** Begin EXCERPT PROVIDED **
4.27.2017

coaching and practice

Is there a place for 'coaching' within the unschooling paradigm?
I'm going to reframe the question from an unschooling perspective: how do your kids feel about "being coached"? Is it something that gets them inspired and excited about what they're doing? Does it make hard work into a slog? Does it set them up to weigh and measure their own worth as human beings against a set of external standards? Does it build them up, give them a sense of capability and confidence?

Coaching can mean a lot of things and happen in a lot of different ways, but "good" coaching, like good teaching has to meet the needs of the person being coached, or it's damaging. That means some people are going to have great experiences being coached and others not so much.
I'm also aware that being a musician and performer requires a certain level of attitude and discipline.

Not "a" certain level of anything. People are different. Skilled artists and craftspeople don't all fall out of the same mold or take the same path to excellence. In fact, many very capable, talented, successful artists and craftspeople follow rather eccentric routes. Reading or listening to biographies is actually a great way to wrap your head around how natural learning works in real life! Because for every artist who follows some stock school model there are a handful who fell into art while doing other jobs, or took a break in the middle to try something else, or dabbled until something changed and they took a leap of faith.
As per some experts it takes 10000 hours of practice to become a good musician.

It's tragic that that gets used to promote the idea that to be good at something you have to slog through a lot of shit you hate. In real life, the real take-away of that particular study was this: passion matters. People who derive joy and pride and fulfillment from what they do, do it a whole lot. Thousands of hours. It's not: "work hard and you'll be great." It's: "doing what matters to you is worthy." Talent matters. Personality matters. Luck matters. Feeling like you deserve to take an hour away from your responsible adult life and to make art, that matters, too. The thousand-hour study is a plea to everyone who's ever thrown up their hands and said "why can't you be more responsible instead of playing those damned drums all the time" to chill out and back off and let artists spend the time it takes to feed their art and their souls.
** End EXCERPT PROVIDED **
REQUIRED ACTIONS:
• a. In the coaching and practice post, what is named as the real take-away of the study on hours of practice?
• b. Echo the coaching and practice post from "coaching and practice" to "not so much.".
• c. For each statement, answer yes or no according to the coaching and practice post, and quote the words that decide it: (i) Skilled artists and craftspeople all take the same path to excellence. (ii) Biographies are recommended as a way to understand how natural learning works. (iii) Good coaching must meet the needs of the person being coached.
** Begin GIVEN RECORDS **
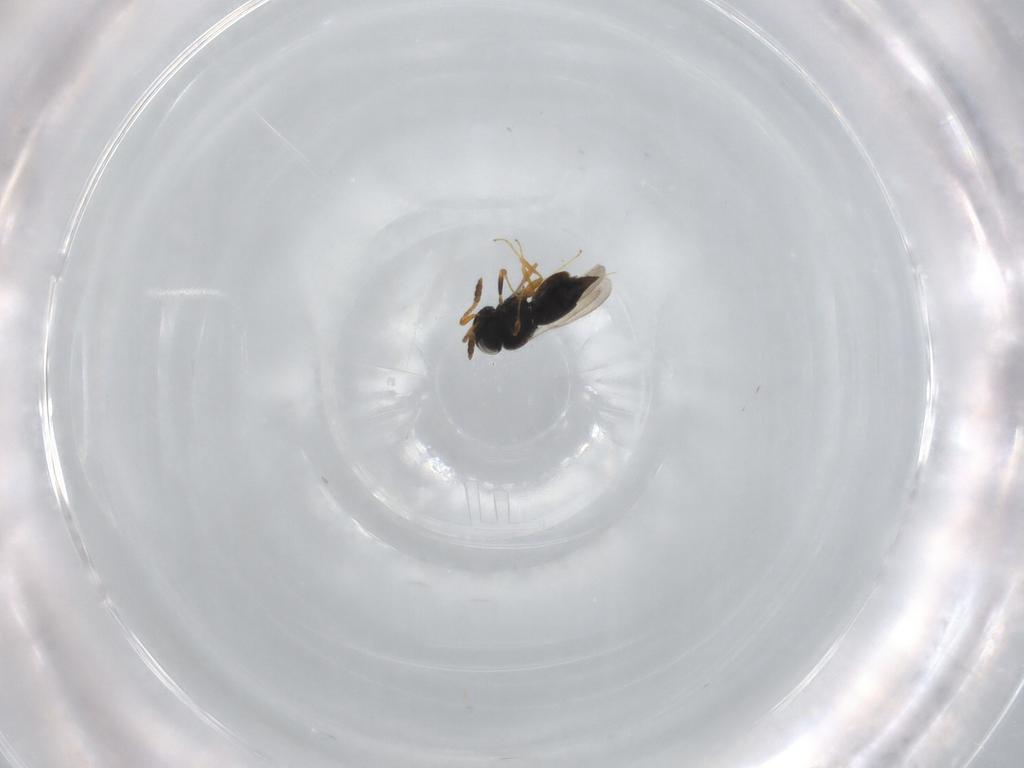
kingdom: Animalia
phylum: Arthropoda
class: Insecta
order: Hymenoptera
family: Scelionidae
** End GIVEN RECORDS **
** Begin GIVEN RECORDS **
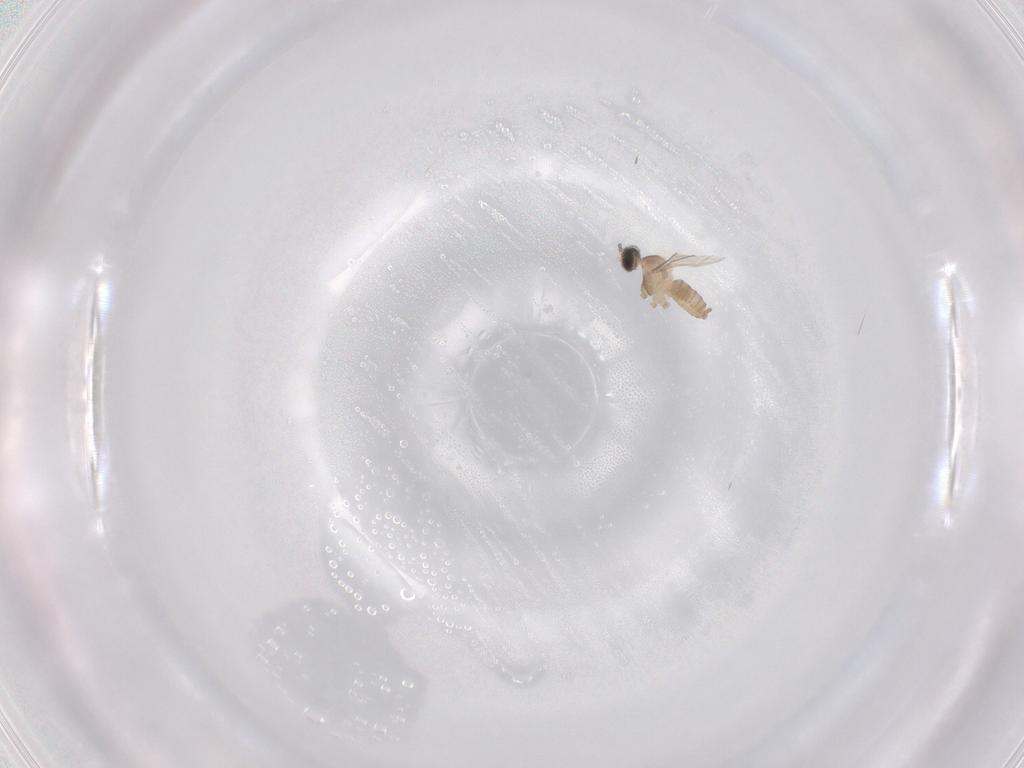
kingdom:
** End GIVEN RECORDS **
SOLUTIONS TO THE EXERCISE:
• a. Passion matters.

• b.
coaching and practice

Is there a place for 'coaching' within the unschooling paradigm?
I'm going to reframe the question from an unschooling perspective: how do your kids feel about "being coached"? Is it something that gets them inspired and excited about what they're doing? Does it make hard work into a slog? Does it set them up to weigh and measure their own worth as human beings against a set of external standards? Does it build them up, give them a sense of capability and confidence?

Coaching can mean a lot of things and happen in a lot of different ways, but "good" coaching, like good teaching has to meet the needs of the person being coached, or it's damaging. That means some people are going to have great experiences being coached and others not so much.

• c.
(i) No: "Skilled artists and craftspeople don't all fall out of the same mold or take the same path to excellence."
(ii) Yes: "Reading or listening to biographies is actually a great way to wrap your head around how natural learning works in real life!"
(iii) Yes: "has to meet the needs of the person being coached, or it's damaging"